**Instructions to follow:** Taking the line that contains "assign unit_data_pass_out = unit_data_in;" as the first, copy each line exactly up to and including the last line below.

**Extracted entries:**
.....

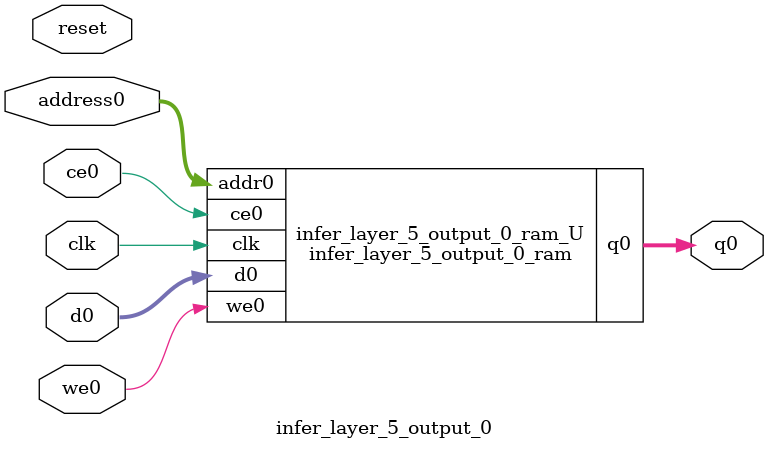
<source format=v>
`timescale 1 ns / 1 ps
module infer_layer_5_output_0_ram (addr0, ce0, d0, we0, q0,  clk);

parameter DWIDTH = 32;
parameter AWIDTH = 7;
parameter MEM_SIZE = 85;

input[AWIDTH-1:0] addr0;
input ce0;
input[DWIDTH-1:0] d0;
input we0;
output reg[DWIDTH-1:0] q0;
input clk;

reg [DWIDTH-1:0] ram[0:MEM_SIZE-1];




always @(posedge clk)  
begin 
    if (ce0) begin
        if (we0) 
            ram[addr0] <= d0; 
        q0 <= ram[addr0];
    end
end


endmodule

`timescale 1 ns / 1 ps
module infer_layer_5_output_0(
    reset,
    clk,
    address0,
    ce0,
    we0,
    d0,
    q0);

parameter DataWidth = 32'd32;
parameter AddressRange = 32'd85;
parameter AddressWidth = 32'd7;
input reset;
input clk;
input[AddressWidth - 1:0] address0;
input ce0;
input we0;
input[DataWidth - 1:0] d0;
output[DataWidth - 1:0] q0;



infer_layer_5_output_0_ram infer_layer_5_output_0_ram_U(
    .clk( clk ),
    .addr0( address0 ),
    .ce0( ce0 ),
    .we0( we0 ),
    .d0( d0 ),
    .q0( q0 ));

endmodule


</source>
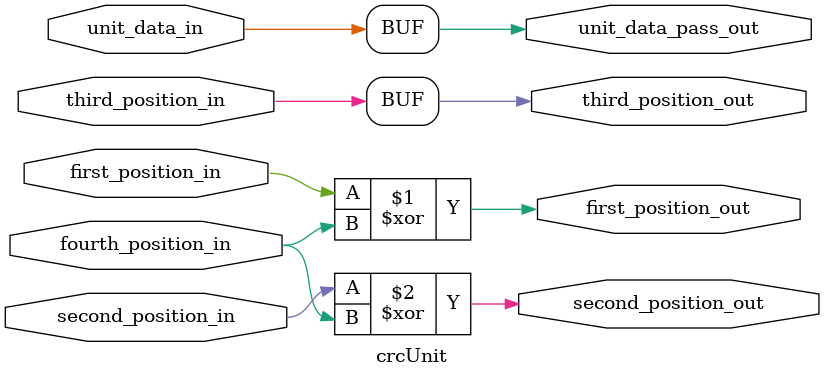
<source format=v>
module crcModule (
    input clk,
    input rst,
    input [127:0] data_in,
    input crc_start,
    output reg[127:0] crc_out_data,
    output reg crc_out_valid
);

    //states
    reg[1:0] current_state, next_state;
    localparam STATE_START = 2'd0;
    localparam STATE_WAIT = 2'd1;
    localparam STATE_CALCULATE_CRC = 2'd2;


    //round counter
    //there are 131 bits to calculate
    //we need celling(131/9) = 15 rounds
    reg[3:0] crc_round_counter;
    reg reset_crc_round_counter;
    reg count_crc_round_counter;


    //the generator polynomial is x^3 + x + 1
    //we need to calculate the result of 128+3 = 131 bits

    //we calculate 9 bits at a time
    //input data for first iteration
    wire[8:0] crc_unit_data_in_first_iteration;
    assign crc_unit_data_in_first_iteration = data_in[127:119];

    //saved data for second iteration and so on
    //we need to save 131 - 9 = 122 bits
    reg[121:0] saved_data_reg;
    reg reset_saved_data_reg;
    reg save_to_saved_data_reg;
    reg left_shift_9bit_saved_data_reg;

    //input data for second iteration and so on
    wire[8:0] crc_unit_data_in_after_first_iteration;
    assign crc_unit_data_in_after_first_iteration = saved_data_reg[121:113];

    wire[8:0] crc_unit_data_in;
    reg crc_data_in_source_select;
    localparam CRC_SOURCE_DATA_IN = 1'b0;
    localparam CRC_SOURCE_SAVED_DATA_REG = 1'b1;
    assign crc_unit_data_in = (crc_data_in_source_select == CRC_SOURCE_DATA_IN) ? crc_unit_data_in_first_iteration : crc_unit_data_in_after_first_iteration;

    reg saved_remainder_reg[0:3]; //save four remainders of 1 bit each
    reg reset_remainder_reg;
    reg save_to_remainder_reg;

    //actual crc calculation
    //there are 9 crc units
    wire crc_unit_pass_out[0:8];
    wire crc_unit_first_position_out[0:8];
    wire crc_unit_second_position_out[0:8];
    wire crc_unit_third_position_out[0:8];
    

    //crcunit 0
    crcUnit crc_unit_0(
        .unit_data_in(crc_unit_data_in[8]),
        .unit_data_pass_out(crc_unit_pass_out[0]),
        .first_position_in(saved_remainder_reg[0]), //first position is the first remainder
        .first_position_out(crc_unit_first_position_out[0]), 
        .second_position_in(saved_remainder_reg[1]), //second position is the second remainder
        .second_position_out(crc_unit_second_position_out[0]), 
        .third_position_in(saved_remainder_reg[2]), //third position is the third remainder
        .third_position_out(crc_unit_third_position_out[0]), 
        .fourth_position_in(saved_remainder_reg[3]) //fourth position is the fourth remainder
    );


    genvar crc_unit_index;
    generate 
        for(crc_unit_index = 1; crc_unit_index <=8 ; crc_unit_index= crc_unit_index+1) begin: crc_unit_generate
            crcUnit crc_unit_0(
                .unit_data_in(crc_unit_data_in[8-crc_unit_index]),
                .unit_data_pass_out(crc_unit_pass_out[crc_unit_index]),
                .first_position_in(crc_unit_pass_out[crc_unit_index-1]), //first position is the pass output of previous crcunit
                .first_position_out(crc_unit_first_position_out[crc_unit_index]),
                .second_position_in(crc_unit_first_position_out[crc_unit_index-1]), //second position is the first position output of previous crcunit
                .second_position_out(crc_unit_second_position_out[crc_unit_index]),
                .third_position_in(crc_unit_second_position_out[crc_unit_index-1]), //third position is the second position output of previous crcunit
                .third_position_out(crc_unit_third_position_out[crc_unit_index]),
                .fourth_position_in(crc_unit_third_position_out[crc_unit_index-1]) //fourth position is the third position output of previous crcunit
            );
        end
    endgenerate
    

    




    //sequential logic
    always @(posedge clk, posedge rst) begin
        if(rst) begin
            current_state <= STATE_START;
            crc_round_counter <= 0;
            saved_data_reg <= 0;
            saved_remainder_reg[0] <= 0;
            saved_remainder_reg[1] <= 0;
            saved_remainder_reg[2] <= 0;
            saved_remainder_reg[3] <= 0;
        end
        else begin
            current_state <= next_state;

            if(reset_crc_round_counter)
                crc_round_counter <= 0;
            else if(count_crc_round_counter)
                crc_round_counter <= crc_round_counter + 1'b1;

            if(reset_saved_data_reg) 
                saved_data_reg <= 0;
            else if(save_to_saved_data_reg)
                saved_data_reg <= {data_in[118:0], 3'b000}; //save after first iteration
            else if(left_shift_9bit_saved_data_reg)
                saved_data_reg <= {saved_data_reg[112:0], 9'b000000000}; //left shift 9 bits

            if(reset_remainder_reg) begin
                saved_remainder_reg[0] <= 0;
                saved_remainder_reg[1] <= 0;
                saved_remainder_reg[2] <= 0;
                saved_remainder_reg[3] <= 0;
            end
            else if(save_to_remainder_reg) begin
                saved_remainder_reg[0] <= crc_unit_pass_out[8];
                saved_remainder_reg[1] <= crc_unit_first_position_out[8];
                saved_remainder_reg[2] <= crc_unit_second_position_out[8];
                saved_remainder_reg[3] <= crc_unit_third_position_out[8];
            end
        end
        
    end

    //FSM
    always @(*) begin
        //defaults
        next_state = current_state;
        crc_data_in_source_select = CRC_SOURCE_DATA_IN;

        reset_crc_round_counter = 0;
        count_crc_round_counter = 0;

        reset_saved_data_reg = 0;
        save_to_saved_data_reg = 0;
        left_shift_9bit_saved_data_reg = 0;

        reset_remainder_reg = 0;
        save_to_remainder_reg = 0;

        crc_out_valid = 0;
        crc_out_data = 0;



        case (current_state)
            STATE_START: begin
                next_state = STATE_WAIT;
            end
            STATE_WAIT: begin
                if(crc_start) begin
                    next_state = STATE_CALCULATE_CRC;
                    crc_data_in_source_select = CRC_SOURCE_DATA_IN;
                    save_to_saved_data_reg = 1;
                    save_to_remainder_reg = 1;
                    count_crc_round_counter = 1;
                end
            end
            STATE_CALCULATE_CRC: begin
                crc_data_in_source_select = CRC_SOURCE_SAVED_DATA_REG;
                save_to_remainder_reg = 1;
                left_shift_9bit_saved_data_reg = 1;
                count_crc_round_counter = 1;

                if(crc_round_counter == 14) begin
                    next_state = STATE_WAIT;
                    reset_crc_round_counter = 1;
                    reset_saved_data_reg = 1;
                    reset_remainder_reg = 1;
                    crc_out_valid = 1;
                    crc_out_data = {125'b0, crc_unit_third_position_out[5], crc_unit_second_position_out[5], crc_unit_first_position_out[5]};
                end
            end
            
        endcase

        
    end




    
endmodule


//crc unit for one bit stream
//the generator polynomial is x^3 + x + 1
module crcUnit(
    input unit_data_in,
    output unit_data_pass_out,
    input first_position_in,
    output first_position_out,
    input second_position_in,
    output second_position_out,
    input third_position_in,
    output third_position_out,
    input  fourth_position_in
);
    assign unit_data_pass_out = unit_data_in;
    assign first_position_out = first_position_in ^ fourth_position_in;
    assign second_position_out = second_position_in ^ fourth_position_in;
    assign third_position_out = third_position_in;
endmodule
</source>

.....

**Problem solution:**
    assign unit_data_pass_out = unit_data_in;
    assign first_position_out = first_position_in ^ fourth_position_in;
    assign second_position_out = second_position_in ^ fourth_position_in;
    assign third_position_out = third_position_in;
endmodule
</source>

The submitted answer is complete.